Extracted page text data
_ _ _ _ _

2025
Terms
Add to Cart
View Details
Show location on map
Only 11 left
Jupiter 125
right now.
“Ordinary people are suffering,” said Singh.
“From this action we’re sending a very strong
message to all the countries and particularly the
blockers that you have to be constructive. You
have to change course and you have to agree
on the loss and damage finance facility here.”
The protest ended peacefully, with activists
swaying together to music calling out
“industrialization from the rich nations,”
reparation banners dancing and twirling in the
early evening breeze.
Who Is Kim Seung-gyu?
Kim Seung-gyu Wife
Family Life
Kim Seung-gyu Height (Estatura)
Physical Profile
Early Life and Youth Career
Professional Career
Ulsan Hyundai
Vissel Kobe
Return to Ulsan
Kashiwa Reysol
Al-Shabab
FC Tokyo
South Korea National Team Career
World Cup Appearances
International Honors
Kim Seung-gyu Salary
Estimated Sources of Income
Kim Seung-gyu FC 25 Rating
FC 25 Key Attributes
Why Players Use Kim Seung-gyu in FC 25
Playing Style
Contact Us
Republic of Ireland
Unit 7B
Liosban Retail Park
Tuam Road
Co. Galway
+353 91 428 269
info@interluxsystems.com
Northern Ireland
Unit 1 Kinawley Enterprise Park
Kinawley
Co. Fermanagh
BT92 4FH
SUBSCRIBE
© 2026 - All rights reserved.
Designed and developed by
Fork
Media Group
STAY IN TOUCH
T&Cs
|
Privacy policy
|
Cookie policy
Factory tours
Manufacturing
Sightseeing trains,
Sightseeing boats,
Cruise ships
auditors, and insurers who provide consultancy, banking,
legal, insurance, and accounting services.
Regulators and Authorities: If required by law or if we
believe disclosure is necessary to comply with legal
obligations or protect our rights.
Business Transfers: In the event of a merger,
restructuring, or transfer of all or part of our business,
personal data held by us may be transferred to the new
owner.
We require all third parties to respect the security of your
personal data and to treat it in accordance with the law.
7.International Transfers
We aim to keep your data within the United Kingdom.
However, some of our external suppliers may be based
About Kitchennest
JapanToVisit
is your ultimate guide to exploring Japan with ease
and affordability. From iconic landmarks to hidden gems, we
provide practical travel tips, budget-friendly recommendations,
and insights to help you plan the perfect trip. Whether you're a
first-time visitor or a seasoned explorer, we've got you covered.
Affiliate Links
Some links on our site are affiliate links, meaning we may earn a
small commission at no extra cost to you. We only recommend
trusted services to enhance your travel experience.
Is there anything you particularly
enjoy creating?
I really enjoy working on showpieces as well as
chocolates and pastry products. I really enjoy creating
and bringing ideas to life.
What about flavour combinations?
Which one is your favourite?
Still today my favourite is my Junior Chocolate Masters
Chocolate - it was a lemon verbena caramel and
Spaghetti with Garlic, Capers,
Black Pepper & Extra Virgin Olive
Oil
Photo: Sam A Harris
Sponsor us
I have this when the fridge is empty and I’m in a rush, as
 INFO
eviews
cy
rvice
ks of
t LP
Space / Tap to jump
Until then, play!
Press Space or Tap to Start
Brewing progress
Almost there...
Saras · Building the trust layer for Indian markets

_ _ _ _ _

### What to produce
Using only the data above, copy out the lines that include the word "Kinawley".

### Exercise response
Unit 1 Kinawley Enterprise Park
Kinawley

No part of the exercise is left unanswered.